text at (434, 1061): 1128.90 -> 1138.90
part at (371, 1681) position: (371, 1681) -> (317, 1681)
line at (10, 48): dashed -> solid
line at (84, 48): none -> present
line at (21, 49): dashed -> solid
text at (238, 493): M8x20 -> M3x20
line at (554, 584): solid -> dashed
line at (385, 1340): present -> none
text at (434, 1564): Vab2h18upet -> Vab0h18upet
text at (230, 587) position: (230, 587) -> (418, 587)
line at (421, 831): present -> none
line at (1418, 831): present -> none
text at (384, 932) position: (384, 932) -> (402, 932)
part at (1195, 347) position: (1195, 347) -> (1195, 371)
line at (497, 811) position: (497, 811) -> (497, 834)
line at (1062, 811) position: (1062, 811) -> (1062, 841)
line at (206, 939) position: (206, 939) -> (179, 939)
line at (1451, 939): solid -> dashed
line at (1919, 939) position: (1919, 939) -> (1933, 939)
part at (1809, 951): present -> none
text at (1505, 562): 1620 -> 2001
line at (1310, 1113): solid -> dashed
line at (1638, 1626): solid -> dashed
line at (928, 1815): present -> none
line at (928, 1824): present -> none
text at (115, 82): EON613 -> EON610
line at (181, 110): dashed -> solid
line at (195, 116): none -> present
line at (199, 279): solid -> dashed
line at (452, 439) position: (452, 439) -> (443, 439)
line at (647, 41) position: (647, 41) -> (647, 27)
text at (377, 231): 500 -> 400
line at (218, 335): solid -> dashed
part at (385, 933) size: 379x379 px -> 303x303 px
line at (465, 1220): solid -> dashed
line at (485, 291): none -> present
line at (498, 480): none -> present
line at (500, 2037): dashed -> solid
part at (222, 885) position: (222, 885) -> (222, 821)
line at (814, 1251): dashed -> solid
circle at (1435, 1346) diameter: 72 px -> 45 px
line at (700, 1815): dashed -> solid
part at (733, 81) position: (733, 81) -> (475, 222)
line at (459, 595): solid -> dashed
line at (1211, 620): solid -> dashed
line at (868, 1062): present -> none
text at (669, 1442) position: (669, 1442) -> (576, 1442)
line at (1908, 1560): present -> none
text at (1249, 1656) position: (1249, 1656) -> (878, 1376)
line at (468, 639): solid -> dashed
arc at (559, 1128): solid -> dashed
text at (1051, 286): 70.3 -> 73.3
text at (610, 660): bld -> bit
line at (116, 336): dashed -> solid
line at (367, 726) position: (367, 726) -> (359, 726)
————————
■ **WHAT YOU WILL DO**:
Update the listing from its first line through the line with "line at (1638, 1626): solid -> dashed" by replacing "solid" with "continuous", leaving everything else unchanged.

■ **EXERCISE RESPONSE**:
text at (434, 1061): 1128.90 -> 1138.90
part at (371, 1681) position: (371, 1681) -> (317, 1681)
line at (10, 48): dashed -> continuous
line at (84, 48): none -> present
line at (21, 49): dashed -> continuous
text at (238, 493): M8x20 -> M3x20
line at (554, 584): continuous -> dashed
line at (385, 1340): present -> none
text at (434, 1564): Vab2h18upet -> Vab0h18upet
text at (230, 587) position: (230, 587) -> (418, 587)
line at (421, 831): present -> none
line at (1418, 831): present -> none
text at (384, 932) position: (384, 932) -> (402, 932)
part at (1195, 347) position: (1195, 347) -> (1195, 371)
line at (497, 811) position: (497, 811) -> (497, 834)
line at (1062, 811) position: (1062, 811) -> (1062, 841)
line at (206, 939) position: (206, 939) -> (179, 939)
line at (1451, 939): continuous -> dashed
line at (1919, 939) position: (1919, 939) -> (1933, 939)
part at (1809, 951): present -> none
text at (1505, 562): 1620 -> 2001
line at (1310, 1113): continuous -> dashed
line at (1638, 1626): continuous -> dashed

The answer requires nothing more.